*DIRECTIONS*
Reproduce every row below word for word, keeping each line unchanged.

[Dataset records]
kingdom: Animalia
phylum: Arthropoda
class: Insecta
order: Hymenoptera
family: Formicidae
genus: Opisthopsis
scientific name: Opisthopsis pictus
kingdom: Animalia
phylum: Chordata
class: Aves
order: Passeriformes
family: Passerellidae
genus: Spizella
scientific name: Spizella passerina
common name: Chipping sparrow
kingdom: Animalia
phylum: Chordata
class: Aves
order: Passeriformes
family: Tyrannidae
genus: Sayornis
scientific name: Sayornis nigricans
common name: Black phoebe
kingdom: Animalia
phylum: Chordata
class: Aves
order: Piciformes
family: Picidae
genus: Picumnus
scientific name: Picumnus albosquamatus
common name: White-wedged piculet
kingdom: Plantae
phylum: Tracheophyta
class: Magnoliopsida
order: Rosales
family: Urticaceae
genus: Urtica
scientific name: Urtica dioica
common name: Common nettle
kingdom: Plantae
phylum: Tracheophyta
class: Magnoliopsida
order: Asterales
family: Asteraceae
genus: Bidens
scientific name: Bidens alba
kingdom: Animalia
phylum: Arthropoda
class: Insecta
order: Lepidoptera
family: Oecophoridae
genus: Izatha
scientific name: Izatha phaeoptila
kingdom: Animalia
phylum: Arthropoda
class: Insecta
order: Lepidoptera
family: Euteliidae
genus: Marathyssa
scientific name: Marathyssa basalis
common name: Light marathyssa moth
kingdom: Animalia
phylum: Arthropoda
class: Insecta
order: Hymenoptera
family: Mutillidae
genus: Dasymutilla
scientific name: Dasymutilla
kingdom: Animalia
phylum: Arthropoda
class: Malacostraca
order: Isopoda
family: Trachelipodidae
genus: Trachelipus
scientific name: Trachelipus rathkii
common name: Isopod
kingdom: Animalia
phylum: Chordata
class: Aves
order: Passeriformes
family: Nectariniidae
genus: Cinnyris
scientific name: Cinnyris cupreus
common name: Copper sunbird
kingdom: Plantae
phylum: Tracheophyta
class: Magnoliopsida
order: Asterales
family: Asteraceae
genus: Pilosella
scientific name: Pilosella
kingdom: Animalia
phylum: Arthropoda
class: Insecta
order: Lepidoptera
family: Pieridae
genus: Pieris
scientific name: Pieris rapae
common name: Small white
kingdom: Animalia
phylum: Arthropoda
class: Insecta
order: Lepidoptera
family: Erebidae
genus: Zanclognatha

*TASK RESULT*
kingdom: Animalia
phylum: Arthropoda
class: Insecta
order: Hymenoptera
family: Formicidae
genus: Opisthopsis
scientific name: Opisthopsis pictus
kingdom: Animalia
phylum: Chordata
class: Aves
order: Passeriformes
family: Passerellidae
genus: Spizella
scientific name: Spizella passerina
common name: Chipping sparrow
kingdom: Animalia
phylum: Chordata
class: Aves
order: Passeriformes
family: Tyrannidae
genus: Sayornis
scientific name: Sayornis nigricans
common name: Black phoebe
kingdom: Animalia
phylum: Chordata
class: Aves
order: Piciformes
family: Picidae
genus: Picumnus
scientific name: Picumnus albosquamatus
common name: White-wedged piculet
kingdom: Plantae
phylum: Tracheophyta
class: Magnoliopsida
order: Rosales
family: Urticaceae
genus: Urtica
scientific name: Urtica dioica
common name: Common nettle
kingdom: Plantae
phylum: Tracheophyta
class: Magnoliopsida
order: Asterales
family: Asteraceae
genus: Bidens
scientific name: Bidens alba
kingdom: Animalia
phylum: Arthropoda
class: Insecta
order: Lepidoptera
family: Oecophoridae
genus: Izatha
scientific name: Izatha phaeoptila
kingdom: Animalia
phylum: Arthropoda
class: Insecta
order: Lepidoptera
family: Euteliidae
genus: Marathyssa
scientific name: Marathyssa basalis
common name: Light marathyssa moth
kingdom: Animalia
phylum: Arthropoda
class: Insecta
order: Hymenoptera
family: Mutillidae
genus: Dasymutilla
scientific name: Dasymutilla
kingdom: Animalia
phylum: Arthropoda
class: Malacostraca
order: Isopoda
family: Trachelipodidae
genus: Trachelipus
scientific name: Trachelipus rathkii
common name: Isopod
kingdom: Animalia
phylum: Chordata
class: Aves
order: Passeriformes
family: Nectariniidae
genus: Cinnyris
scientific name: Cinnyris cupreus
common name: Copper sunbird
kingdom: Plantae
phylum: Tracheophyta
class: Magnoliopsida
order: Asterales
family: Asteraceae
genus: Pilosella
scientific name: Pilosella
kingdom: Animalia
phylum: Arthropoda
class: Insecta
order: Lepidoptera
family: Pieridae
genus: Pieris
scientific name: Pieris rapae
common name: Small white
kingdom: Animalia
phylum: Arthropoda
class: Insecta
order: Lepidoptera
family: Erebidae
genus: Zanclognatha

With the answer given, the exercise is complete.